It’s beginning to sound like a broken record -- another developer claiming his transformation of a working ranch into an exclusive second-home enclave for the very rich is a good thing.
Now a developer in Park County is asking the state to sell him two square-mile sections of public land. The acquisition will allow him to finish the “environmentally friendly” subdivision he plans there.
Wade Dokken touts his proposed Ameya Preserve in “the vast wilderness of Montana’s Paradise Valley” as “a bold new vision where nature meets culture.”
State wildlife officials disagree.
Tom Lemke, a biologist with the Department of Fish, Wildlife and Parks wrote that the project “would result in loss of important wildlife habitat, reduced wildlife use of the area, and new and complicated wildlife-human conflicts associated with subdivision.”
Lemke says selling the public land to Dokken will only make the problems worse.
But Dokken, who quit his day job on Wall Street as CEO of American Skandia, is offering $3.8 million for the two state-owned sections.
Guess who’s going to win? The wildlife biologist whose priority is the land and the animals or the developer who hopes to sell home sites there for up to $1.7 million.
I’ll put my money on Dokken.
If you believe everything on his Web page, Dokken is simply doing this for the good of us all.
Like an executive for the logging industry, he writes: “Our human presence can measurably add to the health of the wilderness and the majestic fauna that depend on the land.”
Make that “wealthy human presence.”
This will be another gated community.
Kind of like it used to be.
But the gate was always open when the place was the Bullis Creek Ranch.

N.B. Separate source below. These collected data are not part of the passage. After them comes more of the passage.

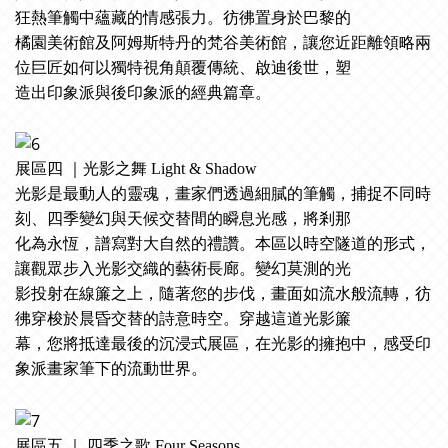
狂熱筆觸中蘊藏的情感張力。彷彿置身於巴黎的
橘園美術館及阿姆斯特丹的梵谷美術館，讓您近距離領略兩
位巨匠如何以獨特視角顛覆傳統、啟迪後世，塑
造出印象派與後印象派的經典篇章。
展區四 ｜光影之舞 Light & Shadow
光影是最動人的靈魂，畫家們透過細膩的筆觸，捕捉不同時
刻、四季變幻與天候交替間的瞬息光感，將剎那
化為永恆，譜寫對大自然的禮讚。本區以時空隧道的形式，
讓觀眾步入光影交織的藝術長廊。變幻莫測的光
影投射在線簾之上，隨著您的步伐，畫面如流水般流轉，彷
彿穿梭於晨昏交替的詩意時空。穿越這道光影簾
幕，您將抵達最後的沉浸式展區，在光影的擁抱中，感受印
象派畫家筆下的流動世界。
展區五 ｜ 四季之歌 Four Seasons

The three generations of ranchers who lived there gave anyone permission to hunt the place as long as they walked or rode horseback.
Then the land became more valuable than the cows and the ranch sold.
First to a wealthy Texan who built a mansion high on a windswept ridge where everyone could see it and then to Dokken.
His plans include a general store, spa, art center, 39 custom-designed homes along with their accompanying roads, driveways and parking lots. All for the good of the environment, of course.
And it will be built entirely up the remote drainage instead of on the valley floor on the already-established county road where the ranch families lived.
There’s certainly no better way to preserve the land than to build smack-dab in the middle of it.
Just ask Dokken.
After all, his is a bold, new vision.
Even if it does sound like we’ve heard it before.